Postby Brock » Sat Jul 22, 2017 8:48 am

In our literature there are many references to alcoholics being like actors, like this from into action in the big book - “More than most people, the alcoholic leads a double life. He is very much the actor. To the outer world he presents his stage character. This is the one he likes his fellows to see. He wants to enjoy a certain reputation, but knows in his heart he doesn't deserve it.”

Like you I am put off by a particular person at a meeting I attend, and I haven't found it easy to get over. When we read uplifting or spiritual type literature we often see suggestions to avoid toxic or arrogant people. The well known poem Desiderata, which was a popular recording, has a line - “Avoid loud and aggressive persons, they are vexations to the spirit.” Then we come to AA and they say accept everybody, don't avoid them, kind of confusing.
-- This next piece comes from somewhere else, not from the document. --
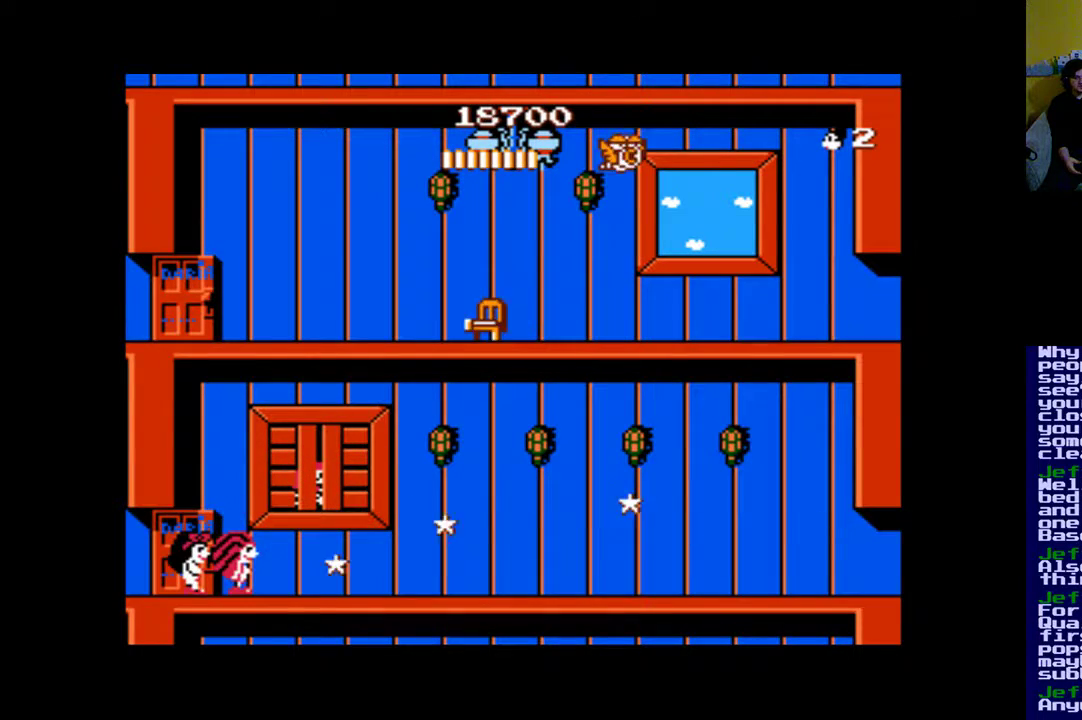
{"buttons": ["A"], "events": [[83, "B", "down"], [183, "B", "up"], [317, "A", "down"], [450, "A", "up"], [483, "A", "down"]]}
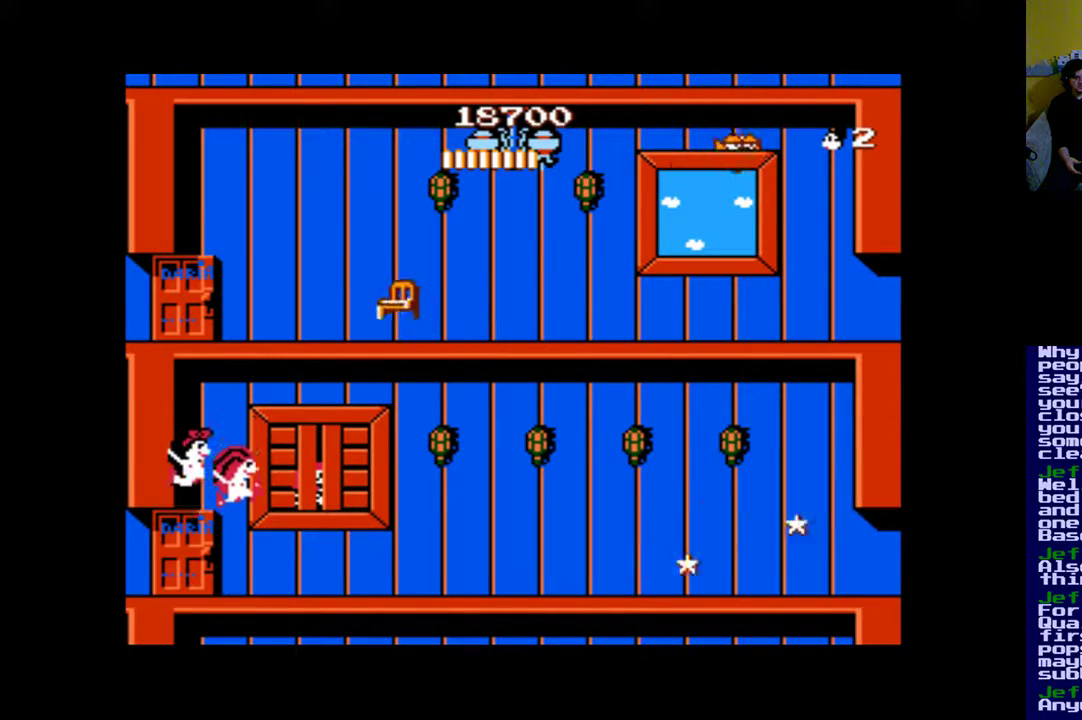
{"buttons": ["DPAD_RIGHT"], "events": [[50, "A", "up"], [117, "A", "down"], [217, "A", "up"], [417, "DPAD_RIGHT", "down"]]}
To me it's all a bunch of egos in conflict sometimes, and it's easy to see acting in others but more difficult to see it in ourselves, by you saying you notice when you get false, that to me is one of the keys to a happy life. If I can see it I can do something about it, many seem to just act out their lives, and I am certain the happiest persons are as close to living as if nobody is watching as possible.

What has helped me get a better understanding is some of the writing of Eckart Tolle, one of his books 'A New Earth' which is available free on Google pdf, the first half or so of it is all about ego. I have read that maybe three or four times, and still will do so again every few months, not that easy to read not a novel, but a bit each day is fine. It took me a while to understand, but when I did, resentments like these became easier to handle. He sort of convinced me that's it my own ego hanging on to the resentment, that it actually likes punishing me by going back to my problems with this person or that.

You certainly are not alone in feeling things like this, and when we find the solution we realize it was a good thing that person came along, yes they cause us to suffer a bit by their actions, but that leads us to look for the solution and a happier life all round, best of luck with this.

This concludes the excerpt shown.